Anyone who has done software or process development knows that it is cheaper, easier and more effective to build capabilities in at the start rather than trying to bolt them on later.
But the seven principles of Privacy by Design are high level and aspirational. People were having a hard time in turning those principles into achievable goals, so the Privacy and Big Data Institute has worked with Deloitte to create a framework using a fairly standard approach.
This framework, which is available for anyone to review and apply sets out controls and criteria that an organization can implement to build privacy into a program or product. My role has been as an advisor to the program – but the heavy lifting has been done by Ryerson and Deloitte.
What’s it like working with Dr. Ann Cavoukian?
What I can tell you is that Dr. Cavoukian is as passionate about privacy in person as you might expect if you’ve ever heard her speak or read op-eds. She expects as much of herself as she does them from around her and builds bridges to many communities.
Her commitment, her energy and her deep knowledge are why she has been so influential on the international and business scene notwithstanding the fact that she was a sub-national regulator with a remit focused primarily on the public sector.
Part of your role surely includes sharing best practices with some of your clients. What are some of the most common best practices you like to share?
Some best practices would include:
- Your first line of defense is a well trained and educated staff.
You can build a lot of security into your systems with technology and processes, minimizing the ability of individuals to break confidentiality, affect the integrity or reduce the availability of your information resources.
Protecting privacy usually depends much more on the people in your organization than the technology. That’s why training and awareness are critical to most successful privacy programs.

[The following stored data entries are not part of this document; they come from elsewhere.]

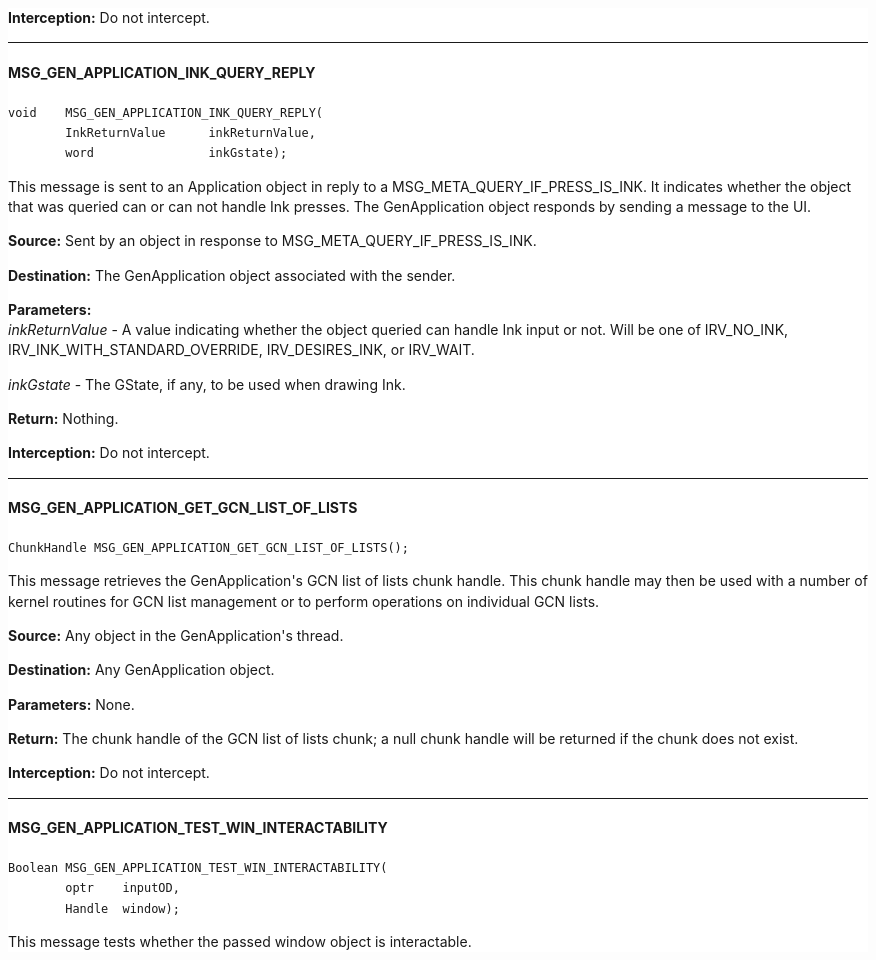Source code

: **Interception:** Do not intercept.

----------
#### MSG_GEN_APPLICATION_INK_QUERY_REPLY

	void	MSG_GEN_APPLICATION_INK_QUERY_REPLY(
			InkReturnValue		inkReturnValue,
			word				inkGstate);

This message is sent to an Application object in reply to a 
MSG_META_QUERY_IF_PRESS_IS_INK. It indicates whether the object that 
was queried can or can not handle Ink presses. The GenApplication object 
responds by sending a message to the UI.

**Source:** Sent by an object in response to MSG_META_QUERY_IF_PRESS_IS_INK.

**Destination:** The GenApplication object associated with the sender.

**Parameters:**  
*inkReturnValue* - A value indicating whether the object queried can 
handle Ink input or not. Will be one of IRV_NO_INK, 
IRV_INK_WITH_STANDARD_OVERRIDE, 
IRV_DESIRES_INK, or IRV_WAIT.

*inkGstate* - The GState, if any, to be used when drawing Ink.

**Return:** Nothing.

**Interception:** Do not intercept.

----------
#### MSG_GEN_APPLICATION_GET_GCN_LIST_OF_LISTS

	ChunkHandle MSG_GEN_APPLICATION_GET_GCN_LIST_OF_LISTS();

This message retrieves the GenApplication's GCN list of lists chunk handle. 
This chunk handle may then be used with a number of kernel routines for 
GCN list management or to perform operations on individual GCN lists.

**Source:** Any object in the GenApplication's thread.

**Destination:** Any GenApplication object.

**Parameters:** None.

**Return:** The chunk handle of the GCN list of lists chunk; a null chunk handle 
will be returned if the chunk does not exist.

**Interception:** Do not intercept.

----------
#### MSG_GEN_APPLICATION_TEST_WIN_INTERACTABILITY

	Boolean	MSG_GEN_APPLICATION_TEST_WIN_INTERACTABILITY(
			optr	inputOD,
			Handle	window);

This message tests whether the passed window object is interactable.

- Privacy breaches will happen. Every one is a learning opportunity.
If people are afraid to report privacy issues or worse, people are blamed every time there is a privacy breach, your organization will drive privacy breaches underground and not only will you have inaccurate perception of your privacy posture you will have put yourself in a position of not being able to get better
Be prepared – if you implement a privacy awareness and reporting program – to get a bump in privacy breaches. This doesn’t mean things are getting worse. It means you’re finally in a position to fix things.
- Transparency builds trust.
Proactively report breaches to individuals as soon as you can confirm the breach. Most people understand that mistakes happen. What is more important is how you deal with them. If you proactively notify people, and do it openly, you are more likely to build trust.
Those are great takeaways, John. Thank you for enlightening our readers!
John Wunderlich is an information privacy & security expert with extensive experience in information privacy and data security. He has designed, built, operated and assessed systems for operations and compliance in the private and public sectors for over 25 years.